What to produce: Please give the lines below as a JSON list of strings, one string per line, leaving out the pictures and any blank lines.

Material shown:
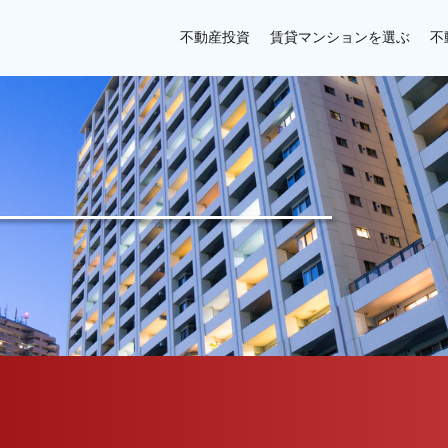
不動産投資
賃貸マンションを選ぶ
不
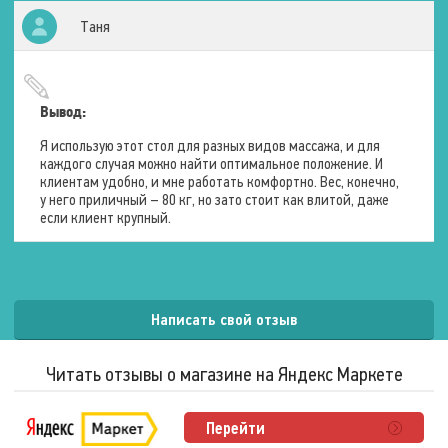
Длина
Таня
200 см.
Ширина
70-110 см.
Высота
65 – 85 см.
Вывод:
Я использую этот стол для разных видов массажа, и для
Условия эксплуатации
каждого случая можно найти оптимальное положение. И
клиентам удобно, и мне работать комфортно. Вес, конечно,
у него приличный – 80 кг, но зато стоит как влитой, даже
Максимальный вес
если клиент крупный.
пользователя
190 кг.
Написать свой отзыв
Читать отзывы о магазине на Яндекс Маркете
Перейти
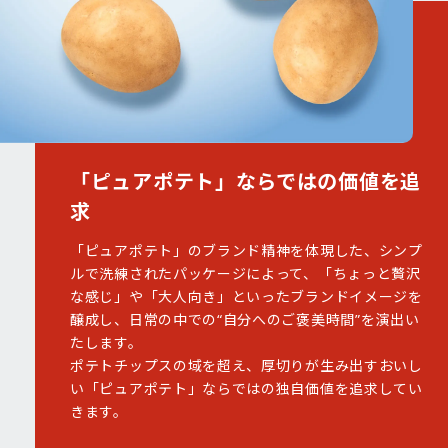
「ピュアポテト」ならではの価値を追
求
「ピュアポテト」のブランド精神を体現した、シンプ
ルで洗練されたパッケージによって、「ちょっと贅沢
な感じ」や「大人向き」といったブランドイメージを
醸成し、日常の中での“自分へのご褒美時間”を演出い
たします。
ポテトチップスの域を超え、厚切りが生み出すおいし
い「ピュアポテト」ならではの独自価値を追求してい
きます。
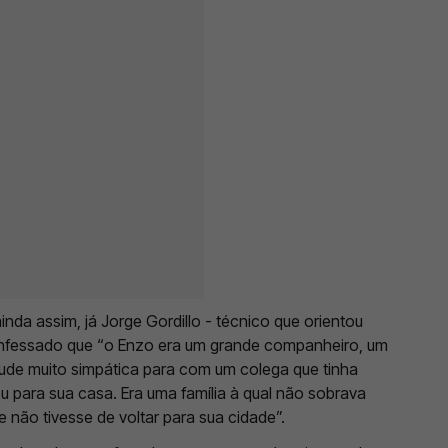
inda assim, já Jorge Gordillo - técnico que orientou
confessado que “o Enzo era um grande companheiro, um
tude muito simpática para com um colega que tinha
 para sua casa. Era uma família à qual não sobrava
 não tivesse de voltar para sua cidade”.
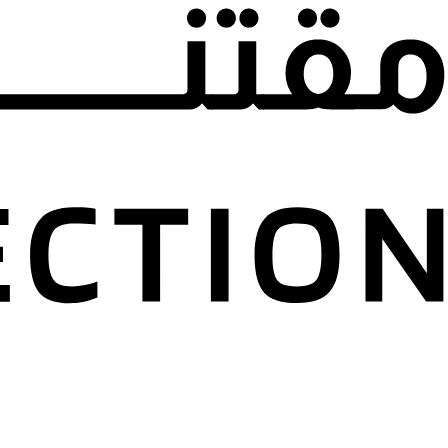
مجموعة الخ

Response to this exercise:
[
  "不動産投資",
  "賃貸マンションを選ぶ",
  "不",
  "Длина",
  "Таня",
  "200 см.",
  "Ширина",
  "70-110 см.",
  "Высота",
  "65 – 85 см.",
  "Вывод:",
  "Я использую этот стол для разных видов массажа, и для",
  "Условия эксплуатации",
  "каждого случая можно найти оптимальное положение. И",
  "клиентам удобно, и мне работать комфортно. Вес, конечно,",
  "у него приличный – 80 кг, но зато стоит как влитой, даже",
  "Максимальный вес",
  "если клиент крупный.",
  "пользователя",
  "190 кг.",
  "Написать свой отзыв",
  "Читать отзывы о магазине на Яндекс Маркете",
  "Перейти",
  "「ピュアポテト」ならではの価値を追",
  "求",
  "「ピュアポテト」のブランド精神を体現した、シンプ",
  "ルで洗練されたパッケージによって、「ちょっと贅沢",
  "な感じ」や「大人向き」といったブランドイメージを",
  "醸成し、日常の中での“自分へのご褒美時間”を演出い",
  "たします。",
  "ポテトチップスの域を超え、厚切りが生み出すおいし",
  "い「ピュアポテト」ならではの独自価値を追求してい",
  "きます。",
  "inda assim, já Jorge Gordillo - técnico que orientou",
  "confessado que “o Enzo era um grande companheiro, um",
  "tude muito simpática para com um colega que tinha",
  " para sua casa. Era uma família à qual não sobrava",
  " não tivesse de voltar para sua cidade”.",
  "مجموعة الخ"
]